Theoretical and experimental analysis of pulse compression capability in non-linear magnetic transmission line

Abstract

This paper presents a theoretical and experimental analysis of nonlinear magnetic transmission lines and demonstrates the phenomenon and capability of a simultaneous rise and fall time compression. A theoretical approach is formulated in which a new version of the modified Korteweg–de Vries equation is developed utilizing the Gardner–Morikawa transformation, continuum limit approximation, Toda-lattice approximation, and Mei theory of Maxwellian circuits. The proposed theoretical foundation work is validated through experimental demonstration. The pulse generation in a nonlinear magnetic transmission line is then studied in detail, and the output pulse characteristics are explored under different magnetic field strengths and arbitrary magnetization directions. In particular, output waveforms are analyzed in terms of pulse amplitude, full width half maximum, detailed ringing level, and figure of merit. Magnetic losses that arise in the ferrite material are modeled.
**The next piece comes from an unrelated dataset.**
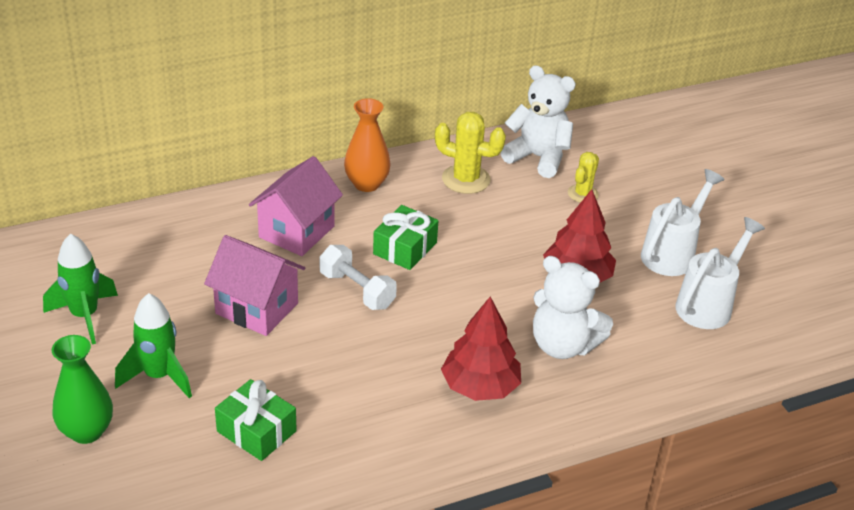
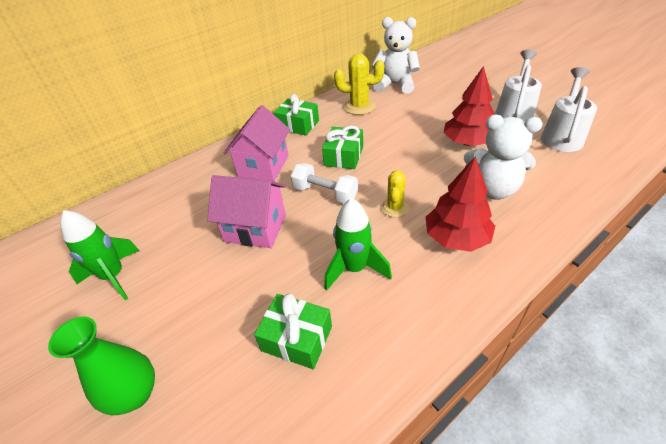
camera: 10 degrees left, 5 degrees up
(159, 376) = (192, 312): green rocket -> green rocket (354, 269)
(366, 184) = (298, 125): orange vase -> green gift
(582, 194) = (435, 96): yellow cactus -> yellow cactus (395, 208)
It is shown that these losses are responsible for originating dissipative effects, which in turn deteriorate pulse shaping and increase ringing level. The localized disturbance within ferrimagnetic materials is also studied, and its impact on the output waveforms is also discussed. This study can potentially open up a new and fruitful entry to explore magnetic materials and their impacts in the field of ultrafast electronics in parallel with nonlinear electrical transmission lines.